Keypoint coordinate data

= = = = =

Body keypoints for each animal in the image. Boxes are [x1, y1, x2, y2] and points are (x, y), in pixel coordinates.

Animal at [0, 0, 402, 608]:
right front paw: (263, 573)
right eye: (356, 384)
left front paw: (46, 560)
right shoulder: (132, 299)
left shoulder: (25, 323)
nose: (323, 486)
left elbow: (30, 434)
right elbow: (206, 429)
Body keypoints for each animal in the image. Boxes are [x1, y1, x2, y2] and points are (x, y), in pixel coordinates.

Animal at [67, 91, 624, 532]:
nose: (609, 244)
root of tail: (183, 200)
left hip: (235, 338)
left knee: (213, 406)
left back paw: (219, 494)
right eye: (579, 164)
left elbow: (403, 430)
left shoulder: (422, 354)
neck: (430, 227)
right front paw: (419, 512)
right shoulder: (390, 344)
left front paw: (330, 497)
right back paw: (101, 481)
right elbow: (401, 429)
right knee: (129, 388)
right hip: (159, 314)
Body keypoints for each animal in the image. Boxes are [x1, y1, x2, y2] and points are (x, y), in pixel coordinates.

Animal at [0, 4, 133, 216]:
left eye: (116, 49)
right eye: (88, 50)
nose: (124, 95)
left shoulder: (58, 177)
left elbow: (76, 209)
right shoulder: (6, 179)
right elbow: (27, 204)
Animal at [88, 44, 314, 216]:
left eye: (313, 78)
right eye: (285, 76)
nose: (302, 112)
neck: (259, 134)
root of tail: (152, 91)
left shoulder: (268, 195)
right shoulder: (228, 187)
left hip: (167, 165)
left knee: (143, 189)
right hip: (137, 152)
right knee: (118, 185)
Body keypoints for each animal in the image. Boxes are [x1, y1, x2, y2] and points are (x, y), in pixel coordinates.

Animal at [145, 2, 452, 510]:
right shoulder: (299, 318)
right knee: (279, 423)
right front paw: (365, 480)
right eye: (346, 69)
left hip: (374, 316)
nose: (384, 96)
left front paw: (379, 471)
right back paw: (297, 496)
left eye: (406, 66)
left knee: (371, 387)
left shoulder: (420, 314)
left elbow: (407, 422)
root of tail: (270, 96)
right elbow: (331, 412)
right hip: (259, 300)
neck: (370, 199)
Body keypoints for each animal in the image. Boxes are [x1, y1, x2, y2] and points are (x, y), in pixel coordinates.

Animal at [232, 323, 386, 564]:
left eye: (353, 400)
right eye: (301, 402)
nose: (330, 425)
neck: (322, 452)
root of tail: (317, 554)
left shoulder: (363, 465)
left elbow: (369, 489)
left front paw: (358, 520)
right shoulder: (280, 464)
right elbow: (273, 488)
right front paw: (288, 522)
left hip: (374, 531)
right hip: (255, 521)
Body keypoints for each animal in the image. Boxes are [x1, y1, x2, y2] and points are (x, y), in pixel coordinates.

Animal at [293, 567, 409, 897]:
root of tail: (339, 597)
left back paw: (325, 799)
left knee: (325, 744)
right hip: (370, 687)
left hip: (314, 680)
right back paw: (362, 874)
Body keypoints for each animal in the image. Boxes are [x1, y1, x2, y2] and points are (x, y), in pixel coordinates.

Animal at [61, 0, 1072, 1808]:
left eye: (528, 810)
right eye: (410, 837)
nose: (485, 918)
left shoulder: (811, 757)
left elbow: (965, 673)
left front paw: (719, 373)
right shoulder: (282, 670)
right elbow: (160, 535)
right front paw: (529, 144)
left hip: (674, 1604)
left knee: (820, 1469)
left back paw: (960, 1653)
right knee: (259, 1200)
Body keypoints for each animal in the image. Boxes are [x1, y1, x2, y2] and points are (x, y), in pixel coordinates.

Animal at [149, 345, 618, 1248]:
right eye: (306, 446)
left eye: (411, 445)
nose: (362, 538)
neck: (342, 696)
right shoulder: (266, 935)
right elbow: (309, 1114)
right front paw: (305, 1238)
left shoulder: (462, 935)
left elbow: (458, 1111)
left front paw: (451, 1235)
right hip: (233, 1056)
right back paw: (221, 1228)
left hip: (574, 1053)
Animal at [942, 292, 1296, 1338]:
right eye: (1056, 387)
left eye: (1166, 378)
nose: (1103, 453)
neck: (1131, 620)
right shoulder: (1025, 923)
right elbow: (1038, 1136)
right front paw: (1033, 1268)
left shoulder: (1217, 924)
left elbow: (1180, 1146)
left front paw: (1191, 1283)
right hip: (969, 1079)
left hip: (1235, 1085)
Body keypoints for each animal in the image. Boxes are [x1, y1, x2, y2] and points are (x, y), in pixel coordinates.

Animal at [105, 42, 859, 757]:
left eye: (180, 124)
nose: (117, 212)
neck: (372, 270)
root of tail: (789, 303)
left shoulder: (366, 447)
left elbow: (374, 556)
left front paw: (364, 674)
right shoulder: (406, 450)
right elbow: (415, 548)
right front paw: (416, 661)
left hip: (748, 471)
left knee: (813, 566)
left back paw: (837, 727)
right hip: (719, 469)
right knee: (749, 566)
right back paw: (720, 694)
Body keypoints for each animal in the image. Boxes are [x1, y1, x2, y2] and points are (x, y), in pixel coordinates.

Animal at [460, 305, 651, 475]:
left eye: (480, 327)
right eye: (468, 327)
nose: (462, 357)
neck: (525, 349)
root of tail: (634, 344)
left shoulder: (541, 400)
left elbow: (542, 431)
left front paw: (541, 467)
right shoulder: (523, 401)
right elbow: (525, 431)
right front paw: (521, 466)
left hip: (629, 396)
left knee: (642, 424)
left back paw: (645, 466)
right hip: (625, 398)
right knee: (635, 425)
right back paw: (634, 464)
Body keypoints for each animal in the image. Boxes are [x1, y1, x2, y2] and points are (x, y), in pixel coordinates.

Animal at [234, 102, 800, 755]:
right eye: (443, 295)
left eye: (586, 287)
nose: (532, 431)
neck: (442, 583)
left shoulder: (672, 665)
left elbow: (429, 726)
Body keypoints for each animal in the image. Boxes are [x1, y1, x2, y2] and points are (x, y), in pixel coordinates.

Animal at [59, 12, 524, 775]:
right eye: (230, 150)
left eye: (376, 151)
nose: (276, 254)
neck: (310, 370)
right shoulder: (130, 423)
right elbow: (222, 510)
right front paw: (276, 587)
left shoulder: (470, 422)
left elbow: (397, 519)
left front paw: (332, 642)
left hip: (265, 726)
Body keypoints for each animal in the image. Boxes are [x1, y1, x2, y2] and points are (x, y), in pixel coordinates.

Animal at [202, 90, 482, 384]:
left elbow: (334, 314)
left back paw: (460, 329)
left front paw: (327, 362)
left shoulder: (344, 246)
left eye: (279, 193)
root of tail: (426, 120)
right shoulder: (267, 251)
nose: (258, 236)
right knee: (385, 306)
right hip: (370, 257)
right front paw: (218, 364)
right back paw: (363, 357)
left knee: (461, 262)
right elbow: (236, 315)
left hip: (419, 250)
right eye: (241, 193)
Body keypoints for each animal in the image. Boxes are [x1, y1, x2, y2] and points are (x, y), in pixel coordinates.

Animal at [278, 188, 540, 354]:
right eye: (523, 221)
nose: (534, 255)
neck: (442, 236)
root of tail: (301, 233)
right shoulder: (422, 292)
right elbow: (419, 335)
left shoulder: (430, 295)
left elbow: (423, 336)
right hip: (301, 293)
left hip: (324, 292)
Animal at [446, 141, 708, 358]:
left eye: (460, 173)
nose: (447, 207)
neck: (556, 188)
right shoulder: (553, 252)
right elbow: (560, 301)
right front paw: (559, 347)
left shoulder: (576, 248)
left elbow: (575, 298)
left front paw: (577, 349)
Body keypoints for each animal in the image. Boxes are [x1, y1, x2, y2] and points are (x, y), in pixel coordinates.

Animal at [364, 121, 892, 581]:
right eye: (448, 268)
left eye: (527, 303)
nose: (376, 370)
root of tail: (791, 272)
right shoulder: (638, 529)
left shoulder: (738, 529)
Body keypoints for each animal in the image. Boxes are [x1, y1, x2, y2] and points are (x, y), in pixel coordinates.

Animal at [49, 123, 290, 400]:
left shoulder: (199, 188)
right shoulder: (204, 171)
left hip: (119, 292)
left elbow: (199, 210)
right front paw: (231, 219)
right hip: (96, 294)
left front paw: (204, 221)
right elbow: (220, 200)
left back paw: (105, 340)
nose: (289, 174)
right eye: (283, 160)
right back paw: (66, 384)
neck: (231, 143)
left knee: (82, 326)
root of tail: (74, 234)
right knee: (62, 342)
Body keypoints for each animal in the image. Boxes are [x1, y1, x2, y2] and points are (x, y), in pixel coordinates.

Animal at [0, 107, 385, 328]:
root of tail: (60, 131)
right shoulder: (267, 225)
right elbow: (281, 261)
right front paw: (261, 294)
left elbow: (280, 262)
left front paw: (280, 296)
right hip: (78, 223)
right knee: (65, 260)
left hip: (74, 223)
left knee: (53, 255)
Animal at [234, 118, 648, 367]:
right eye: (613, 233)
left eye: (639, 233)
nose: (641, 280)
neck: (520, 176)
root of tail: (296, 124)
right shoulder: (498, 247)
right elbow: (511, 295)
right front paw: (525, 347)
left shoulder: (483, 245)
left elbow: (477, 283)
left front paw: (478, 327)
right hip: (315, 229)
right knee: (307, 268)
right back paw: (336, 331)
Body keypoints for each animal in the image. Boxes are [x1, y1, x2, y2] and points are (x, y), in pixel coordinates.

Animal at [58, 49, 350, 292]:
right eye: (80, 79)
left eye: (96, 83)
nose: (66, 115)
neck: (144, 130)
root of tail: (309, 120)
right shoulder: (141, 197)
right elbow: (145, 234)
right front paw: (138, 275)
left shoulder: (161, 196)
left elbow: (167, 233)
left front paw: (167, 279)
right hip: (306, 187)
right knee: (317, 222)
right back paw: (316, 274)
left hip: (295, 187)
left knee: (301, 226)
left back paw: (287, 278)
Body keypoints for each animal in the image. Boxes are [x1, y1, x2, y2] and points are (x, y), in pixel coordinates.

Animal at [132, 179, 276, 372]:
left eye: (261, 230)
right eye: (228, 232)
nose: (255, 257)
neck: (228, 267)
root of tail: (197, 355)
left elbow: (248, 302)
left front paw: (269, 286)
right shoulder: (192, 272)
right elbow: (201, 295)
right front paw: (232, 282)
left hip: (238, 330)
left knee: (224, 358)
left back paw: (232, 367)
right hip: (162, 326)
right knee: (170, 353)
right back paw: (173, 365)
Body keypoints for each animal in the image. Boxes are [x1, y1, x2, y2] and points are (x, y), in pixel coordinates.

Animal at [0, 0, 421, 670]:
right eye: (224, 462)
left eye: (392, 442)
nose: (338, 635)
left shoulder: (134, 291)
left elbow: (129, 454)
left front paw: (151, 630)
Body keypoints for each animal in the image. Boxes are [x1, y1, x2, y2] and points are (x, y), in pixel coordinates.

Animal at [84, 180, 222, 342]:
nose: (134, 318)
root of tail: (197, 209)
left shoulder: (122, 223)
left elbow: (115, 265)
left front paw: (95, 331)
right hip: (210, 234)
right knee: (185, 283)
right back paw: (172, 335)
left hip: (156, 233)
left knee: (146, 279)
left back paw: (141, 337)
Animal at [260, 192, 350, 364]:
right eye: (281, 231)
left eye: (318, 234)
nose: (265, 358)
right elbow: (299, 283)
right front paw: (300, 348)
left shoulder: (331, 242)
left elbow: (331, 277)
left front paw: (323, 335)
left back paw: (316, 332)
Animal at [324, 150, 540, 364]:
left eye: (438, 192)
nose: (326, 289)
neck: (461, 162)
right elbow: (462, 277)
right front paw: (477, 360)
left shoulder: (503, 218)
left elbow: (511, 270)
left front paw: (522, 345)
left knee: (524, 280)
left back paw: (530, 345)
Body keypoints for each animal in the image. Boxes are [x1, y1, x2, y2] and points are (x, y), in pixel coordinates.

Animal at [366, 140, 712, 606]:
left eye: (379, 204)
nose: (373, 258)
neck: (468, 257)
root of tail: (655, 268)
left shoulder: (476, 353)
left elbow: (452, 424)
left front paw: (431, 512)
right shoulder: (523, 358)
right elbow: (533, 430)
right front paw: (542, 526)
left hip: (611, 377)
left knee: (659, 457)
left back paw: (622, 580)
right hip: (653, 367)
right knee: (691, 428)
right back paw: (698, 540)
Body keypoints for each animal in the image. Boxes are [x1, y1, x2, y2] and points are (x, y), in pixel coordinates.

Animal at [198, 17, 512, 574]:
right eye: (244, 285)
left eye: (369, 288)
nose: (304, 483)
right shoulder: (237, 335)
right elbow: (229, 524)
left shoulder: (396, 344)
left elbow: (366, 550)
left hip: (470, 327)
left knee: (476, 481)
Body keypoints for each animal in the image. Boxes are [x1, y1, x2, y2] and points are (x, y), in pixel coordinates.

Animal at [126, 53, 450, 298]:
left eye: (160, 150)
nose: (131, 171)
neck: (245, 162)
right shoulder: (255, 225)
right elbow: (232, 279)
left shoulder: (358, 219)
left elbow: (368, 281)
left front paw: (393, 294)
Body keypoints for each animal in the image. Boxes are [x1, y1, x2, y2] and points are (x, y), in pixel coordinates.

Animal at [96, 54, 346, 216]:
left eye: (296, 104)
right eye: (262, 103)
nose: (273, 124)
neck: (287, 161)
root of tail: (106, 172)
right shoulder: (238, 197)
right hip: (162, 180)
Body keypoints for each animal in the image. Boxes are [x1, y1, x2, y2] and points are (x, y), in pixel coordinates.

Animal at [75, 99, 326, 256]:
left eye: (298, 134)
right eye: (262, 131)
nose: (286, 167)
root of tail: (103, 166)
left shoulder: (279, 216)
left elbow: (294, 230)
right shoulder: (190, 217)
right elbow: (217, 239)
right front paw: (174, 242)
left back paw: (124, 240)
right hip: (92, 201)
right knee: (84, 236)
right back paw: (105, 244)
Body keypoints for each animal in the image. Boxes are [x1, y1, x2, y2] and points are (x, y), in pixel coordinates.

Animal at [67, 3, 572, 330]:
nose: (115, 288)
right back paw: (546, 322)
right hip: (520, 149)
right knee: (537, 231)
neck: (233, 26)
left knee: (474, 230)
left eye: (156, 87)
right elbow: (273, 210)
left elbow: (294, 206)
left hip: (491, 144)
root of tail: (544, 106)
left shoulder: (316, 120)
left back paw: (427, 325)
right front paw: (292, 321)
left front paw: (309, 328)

= = = = =

**ACTION ITEM**: Please quote exactly the lines from the one containing "left shoulder: (316, 120)" through the last line of the records above, both included, and nothing else.

**RESULT**:
left shoulder: (316, 120)
left back paw: (427, 325)
right front paw: (292, 321)
left front paw: (309, 328)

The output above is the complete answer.